Como correram bem para o Estado, e com grande proveito para o erário público, o bolso do contribuinte, a qualidade dos serviços prestados - não obrigatoriamente por esta ordem, as privatizações das telecomunicações, dos CTT, da GALP, das barragens, da rede eléctrica, da EDP, das celuloses e cimenteiras, começa agora uma "vaga de fundo" para a privatização da saúde, quer seja pela retirada de competências ao Serviço Nacional de Saúde, quer pela entrega de hospitais públicos a grupos privados de saúde. Até quando as pessoas vão engolir que o privado - particular, que é condicionado ou reservado, é melhor que o público - para o uso de todos, relativo ou pertencente ao povo, à população?
"blah blah blah... aaa... blah blah blah... aaa... blah blah blah... aaa...", nunca tínhamos visto a dona Marta Temido tão temida e enrolada no próprio discurso. António Costa, chegado há bocado de Neptuno, e que não é primeiro-ministro há quase cinco anos nem pouco mais ao menos, reconheceu que "há um problema no Serviço Nacional de Saúde". É um bom começo de conserva, perdão, conversa, conserva, or ever, para a "comissão de acompanhamento" que o Governo vai nomear, e que, na velhilíngua, significa que o Governo se está a borrifar para o assunto e vai deixar empastelar a coisa durante uns meses, até o pico das festas com feriados e as férias de verão passarem. Na melhor das hipóteses uns anos até se voltar a falar nisto outra vez. A dona Marta Temido diz que o Governo, que não abre a mão do dinheiro dos contribuintes para pagar decentemente aos profissionais de saúde, está disponível para estudar acordos com privados. Foi você que pediu uma maioria absoluta e um Orçamento de Estado mais à esquerda desde que existe Orçamento de Estado e esquerda?
Requisição civil dos estivadores por uma greve, reivindicativa salarial e contra a precariedade, que bloqueia a economia? Pode.
Requisição civil dos hospitais privados por causa de uma pandemia que mata, entre outros, os estivadores necessários à economia paralisada pela Covid? Não pode.
Que é o que consta nos programas, que ninguém lê, do Chaga e do Iniciativa Liberal, privatizar a saúde e a educação, liberdade de escolha, bla bla bla, a excelência do privado, bla bla bla.

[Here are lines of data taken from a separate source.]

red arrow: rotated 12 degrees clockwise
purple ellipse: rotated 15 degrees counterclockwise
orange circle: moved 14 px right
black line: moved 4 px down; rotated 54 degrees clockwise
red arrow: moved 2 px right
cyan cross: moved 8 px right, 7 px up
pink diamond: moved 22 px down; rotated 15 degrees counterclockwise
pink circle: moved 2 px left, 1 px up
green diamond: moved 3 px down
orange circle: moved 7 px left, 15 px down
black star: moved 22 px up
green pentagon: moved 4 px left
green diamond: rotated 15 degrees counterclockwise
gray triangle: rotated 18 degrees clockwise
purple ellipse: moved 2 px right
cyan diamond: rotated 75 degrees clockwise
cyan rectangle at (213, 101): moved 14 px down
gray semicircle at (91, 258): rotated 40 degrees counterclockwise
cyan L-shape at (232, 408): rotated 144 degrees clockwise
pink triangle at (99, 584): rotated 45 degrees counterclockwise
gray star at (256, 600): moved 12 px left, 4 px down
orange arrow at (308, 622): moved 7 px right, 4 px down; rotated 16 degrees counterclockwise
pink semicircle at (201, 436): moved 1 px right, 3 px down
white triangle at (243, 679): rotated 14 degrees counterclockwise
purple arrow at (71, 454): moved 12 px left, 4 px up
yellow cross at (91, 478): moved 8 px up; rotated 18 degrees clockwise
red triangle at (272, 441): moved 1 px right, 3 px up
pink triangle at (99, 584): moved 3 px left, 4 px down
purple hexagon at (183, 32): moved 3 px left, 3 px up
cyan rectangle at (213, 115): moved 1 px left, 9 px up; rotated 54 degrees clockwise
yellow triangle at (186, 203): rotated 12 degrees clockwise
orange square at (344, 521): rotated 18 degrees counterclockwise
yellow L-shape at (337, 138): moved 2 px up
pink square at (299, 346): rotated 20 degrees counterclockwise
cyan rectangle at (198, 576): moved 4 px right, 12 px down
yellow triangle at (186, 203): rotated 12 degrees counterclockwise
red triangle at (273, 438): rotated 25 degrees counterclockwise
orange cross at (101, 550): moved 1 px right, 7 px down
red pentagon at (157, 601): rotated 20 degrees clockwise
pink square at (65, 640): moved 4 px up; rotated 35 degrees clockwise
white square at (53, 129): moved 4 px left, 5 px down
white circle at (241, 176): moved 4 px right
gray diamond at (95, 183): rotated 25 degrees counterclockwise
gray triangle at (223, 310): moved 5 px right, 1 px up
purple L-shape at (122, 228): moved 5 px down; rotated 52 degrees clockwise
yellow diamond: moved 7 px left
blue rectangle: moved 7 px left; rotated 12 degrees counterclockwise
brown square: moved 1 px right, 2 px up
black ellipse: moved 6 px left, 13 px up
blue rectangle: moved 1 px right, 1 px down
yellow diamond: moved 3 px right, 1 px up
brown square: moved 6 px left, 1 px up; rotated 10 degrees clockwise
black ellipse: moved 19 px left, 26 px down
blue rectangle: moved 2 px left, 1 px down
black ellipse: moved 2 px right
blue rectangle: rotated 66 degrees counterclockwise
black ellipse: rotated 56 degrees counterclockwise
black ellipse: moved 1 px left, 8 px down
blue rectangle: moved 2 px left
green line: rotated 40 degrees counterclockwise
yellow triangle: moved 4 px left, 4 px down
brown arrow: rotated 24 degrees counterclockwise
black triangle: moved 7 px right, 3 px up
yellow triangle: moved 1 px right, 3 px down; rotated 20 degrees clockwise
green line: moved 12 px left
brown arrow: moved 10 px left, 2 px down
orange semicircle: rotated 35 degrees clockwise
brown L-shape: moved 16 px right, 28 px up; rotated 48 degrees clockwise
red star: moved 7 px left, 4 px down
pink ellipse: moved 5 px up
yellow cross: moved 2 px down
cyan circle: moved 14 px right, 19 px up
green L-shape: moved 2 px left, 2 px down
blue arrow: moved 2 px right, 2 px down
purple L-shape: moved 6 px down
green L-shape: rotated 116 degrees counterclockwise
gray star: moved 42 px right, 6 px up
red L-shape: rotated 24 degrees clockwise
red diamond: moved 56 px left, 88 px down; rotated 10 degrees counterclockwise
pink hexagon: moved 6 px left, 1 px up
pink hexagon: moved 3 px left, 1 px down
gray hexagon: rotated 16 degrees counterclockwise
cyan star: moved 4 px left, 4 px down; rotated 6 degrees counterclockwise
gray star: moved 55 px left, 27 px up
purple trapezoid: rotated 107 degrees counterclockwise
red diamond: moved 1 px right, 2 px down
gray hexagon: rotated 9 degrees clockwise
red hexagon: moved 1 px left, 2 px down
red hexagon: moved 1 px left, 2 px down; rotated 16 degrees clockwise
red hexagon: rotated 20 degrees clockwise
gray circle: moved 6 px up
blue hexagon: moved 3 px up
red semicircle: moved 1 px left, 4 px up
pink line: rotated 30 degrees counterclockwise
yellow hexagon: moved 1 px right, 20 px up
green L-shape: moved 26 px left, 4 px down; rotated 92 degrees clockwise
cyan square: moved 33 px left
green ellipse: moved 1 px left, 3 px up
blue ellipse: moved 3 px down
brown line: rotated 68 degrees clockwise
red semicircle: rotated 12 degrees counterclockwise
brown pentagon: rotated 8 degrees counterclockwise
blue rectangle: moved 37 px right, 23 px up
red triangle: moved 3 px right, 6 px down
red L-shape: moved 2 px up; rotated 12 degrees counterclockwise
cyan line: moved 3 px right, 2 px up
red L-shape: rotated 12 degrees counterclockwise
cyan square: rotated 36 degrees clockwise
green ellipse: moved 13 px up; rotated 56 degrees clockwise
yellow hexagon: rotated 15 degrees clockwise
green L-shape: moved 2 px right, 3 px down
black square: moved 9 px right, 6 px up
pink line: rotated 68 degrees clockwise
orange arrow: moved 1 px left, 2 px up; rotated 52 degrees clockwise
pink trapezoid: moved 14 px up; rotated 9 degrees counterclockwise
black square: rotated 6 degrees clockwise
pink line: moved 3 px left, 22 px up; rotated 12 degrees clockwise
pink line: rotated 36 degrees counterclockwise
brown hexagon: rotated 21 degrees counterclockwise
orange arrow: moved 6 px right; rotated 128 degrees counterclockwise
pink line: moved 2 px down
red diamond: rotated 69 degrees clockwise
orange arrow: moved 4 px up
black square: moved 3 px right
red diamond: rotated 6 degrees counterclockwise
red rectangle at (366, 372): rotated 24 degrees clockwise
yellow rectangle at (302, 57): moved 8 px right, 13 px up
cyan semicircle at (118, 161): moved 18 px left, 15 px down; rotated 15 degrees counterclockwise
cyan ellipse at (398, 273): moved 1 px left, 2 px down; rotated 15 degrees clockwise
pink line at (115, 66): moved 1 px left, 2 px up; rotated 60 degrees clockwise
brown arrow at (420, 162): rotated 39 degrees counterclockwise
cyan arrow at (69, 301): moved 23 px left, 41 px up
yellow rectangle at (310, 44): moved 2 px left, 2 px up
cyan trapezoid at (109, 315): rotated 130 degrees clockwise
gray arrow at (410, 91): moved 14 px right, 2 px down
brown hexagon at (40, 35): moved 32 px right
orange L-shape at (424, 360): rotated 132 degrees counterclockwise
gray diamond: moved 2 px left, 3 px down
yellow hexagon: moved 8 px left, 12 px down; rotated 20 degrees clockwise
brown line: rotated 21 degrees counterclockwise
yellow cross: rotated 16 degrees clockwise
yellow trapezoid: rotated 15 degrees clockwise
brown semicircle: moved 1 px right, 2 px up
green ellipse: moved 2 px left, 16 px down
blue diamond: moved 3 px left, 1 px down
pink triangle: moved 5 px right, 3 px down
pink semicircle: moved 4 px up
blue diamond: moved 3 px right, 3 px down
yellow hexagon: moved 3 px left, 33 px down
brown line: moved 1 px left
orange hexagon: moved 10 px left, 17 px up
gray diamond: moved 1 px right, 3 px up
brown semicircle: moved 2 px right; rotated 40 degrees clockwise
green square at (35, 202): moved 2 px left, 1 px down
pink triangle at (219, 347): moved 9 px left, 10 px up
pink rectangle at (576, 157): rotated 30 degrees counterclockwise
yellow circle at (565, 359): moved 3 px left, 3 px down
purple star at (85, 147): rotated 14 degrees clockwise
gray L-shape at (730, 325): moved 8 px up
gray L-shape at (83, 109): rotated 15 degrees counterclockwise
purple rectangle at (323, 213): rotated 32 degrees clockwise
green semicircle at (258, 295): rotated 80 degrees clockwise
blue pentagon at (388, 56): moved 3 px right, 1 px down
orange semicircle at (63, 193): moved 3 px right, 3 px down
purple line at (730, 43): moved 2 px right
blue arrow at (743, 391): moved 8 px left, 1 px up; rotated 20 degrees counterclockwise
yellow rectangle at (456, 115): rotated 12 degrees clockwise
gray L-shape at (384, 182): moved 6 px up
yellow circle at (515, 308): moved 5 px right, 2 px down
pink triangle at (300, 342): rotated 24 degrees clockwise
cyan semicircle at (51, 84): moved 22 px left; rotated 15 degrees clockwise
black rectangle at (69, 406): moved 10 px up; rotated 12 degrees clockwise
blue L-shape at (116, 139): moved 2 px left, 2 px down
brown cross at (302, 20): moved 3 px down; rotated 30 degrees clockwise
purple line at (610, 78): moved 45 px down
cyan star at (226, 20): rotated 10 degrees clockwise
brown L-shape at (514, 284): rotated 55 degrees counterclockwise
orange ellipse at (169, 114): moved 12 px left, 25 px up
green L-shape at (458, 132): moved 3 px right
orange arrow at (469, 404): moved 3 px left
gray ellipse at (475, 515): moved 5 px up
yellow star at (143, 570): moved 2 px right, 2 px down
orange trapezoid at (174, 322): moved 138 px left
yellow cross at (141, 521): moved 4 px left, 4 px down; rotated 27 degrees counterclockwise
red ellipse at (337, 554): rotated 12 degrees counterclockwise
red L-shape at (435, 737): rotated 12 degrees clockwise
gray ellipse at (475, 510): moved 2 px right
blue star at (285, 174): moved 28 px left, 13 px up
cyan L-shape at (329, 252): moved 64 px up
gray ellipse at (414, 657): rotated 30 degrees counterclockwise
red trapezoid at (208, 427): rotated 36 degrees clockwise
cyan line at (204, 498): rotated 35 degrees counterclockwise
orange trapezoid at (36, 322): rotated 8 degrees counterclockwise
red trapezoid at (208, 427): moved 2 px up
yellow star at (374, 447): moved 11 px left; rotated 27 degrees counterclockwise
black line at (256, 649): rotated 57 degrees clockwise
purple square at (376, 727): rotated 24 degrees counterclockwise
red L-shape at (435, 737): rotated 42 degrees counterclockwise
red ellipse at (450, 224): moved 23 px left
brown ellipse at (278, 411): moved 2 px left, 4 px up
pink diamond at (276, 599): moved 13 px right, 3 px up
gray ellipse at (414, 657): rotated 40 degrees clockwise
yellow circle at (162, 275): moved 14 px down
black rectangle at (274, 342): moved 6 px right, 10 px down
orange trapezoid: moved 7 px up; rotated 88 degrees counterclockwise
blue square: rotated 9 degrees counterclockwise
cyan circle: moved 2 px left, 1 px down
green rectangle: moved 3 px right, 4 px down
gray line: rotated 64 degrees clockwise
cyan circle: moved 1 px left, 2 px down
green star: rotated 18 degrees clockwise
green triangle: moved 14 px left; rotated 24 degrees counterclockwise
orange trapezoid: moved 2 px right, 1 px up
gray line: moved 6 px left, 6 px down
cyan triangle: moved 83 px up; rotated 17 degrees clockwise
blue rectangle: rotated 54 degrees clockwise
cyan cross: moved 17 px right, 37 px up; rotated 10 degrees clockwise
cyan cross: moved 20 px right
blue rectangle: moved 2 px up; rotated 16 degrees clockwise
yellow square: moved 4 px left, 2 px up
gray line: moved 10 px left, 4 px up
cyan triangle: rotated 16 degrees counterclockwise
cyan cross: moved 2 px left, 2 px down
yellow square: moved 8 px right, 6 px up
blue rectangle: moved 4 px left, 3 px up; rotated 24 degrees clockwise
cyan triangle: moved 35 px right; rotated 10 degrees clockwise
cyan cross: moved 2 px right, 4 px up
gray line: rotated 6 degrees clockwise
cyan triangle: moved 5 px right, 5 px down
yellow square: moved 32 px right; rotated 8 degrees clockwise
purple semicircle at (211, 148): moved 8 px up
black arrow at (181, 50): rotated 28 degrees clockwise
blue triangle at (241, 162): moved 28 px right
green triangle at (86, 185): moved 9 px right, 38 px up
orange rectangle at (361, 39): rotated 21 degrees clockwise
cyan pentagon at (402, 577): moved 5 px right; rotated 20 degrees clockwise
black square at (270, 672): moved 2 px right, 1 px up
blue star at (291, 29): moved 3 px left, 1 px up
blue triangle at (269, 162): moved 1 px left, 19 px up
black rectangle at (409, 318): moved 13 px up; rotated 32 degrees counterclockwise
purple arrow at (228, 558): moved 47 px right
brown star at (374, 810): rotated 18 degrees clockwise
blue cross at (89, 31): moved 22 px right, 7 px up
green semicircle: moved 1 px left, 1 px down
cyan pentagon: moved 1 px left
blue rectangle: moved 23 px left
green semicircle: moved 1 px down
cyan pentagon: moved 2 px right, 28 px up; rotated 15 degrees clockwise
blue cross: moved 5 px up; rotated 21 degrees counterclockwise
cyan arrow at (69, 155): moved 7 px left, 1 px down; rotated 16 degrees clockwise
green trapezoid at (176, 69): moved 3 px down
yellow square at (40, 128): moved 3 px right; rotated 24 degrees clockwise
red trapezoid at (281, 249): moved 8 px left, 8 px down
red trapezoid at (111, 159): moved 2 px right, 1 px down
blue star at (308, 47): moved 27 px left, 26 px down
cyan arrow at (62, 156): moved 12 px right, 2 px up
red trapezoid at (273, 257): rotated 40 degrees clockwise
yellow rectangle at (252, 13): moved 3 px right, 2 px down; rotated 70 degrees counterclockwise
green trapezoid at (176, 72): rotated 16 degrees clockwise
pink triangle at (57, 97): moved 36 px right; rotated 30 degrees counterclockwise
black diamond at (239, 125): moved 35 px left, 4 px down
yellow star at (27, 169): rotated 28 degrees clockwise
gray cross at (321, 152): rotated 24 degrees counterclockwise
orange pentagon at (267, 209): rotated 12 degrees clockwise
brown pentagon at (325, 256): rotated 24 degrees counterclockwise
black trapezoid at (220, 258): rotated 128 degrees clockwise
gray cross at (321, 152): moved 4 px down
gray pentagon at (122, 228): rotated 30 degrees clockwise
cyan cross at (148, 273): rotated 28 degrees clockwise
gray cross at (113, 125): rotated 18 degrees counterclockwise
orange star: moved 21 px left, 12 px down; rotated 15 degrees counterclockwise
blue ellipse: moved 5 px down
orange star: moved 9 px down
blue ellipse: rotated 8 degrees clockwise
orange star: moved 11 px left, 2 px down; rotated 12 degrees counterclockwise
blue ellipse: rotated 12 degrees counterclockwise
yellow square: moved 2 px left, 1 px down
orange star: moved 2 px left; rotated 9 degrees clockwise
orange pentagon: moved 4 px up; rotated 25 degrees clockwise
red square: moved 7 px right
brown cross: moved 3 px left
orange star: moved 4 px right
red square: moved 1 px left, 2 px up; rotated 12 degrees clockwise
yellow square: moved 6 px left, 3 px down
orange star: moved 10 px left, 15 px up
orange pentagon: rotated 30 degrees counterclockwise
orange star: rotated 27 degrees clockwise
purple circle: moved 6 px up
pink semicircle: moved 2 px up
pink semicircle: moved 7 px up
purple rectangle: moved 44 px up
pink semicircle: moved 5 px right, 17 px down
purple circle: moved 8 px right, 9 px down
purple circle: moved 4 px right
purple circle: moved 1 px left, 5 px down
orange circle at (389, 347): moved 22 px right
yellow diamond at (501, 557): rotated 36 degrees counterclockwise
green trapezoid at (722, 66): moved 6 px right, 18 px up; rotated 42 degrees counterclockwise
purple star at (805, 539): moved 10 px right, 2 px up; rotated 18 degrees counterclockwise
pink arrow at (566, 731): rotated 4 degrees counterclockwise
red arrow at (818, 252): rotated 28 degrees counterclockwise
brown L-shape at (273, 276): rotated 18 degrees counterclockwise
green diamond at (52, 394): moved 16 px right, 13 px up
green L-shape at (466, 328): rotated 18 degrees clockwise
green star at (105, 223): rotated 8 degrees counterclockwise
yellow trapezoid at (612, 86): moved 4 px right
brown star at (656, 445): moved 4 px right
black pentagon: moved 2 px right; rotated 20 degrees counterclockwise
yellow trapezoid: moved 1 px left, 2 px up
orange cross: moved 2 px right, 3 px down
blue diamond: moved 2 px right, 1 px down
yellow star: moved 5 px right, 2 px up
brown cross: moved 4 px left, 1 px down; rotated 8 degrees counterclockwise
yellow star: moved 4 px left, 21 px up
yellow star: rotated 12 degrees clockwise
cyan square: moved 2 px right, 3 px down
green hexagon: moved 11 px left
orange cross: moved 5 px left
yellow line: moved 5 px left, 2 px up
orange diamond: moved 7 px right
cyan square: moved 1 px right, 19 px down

Jorge Roque da Cunha, ex deputado do PSD, presidente no Sindicato dos Médicos, e Ana Rita Cavaco, ex-conselheira nacional de Pedro Passos Coelho, comissária política do PSD na Ordem dos Enfermeiros, nas televisões preocupados com a fuga de profissionais qualificados do Serviço Nacional de Saúde para o estrangeiro, saídos da "zona de conforto", atraídos pelos altos salários que não há no país onde "baixar os custos do trabalho foi a reforma que ficou por fazer". Não ter a puta da vergonha na cara é isto.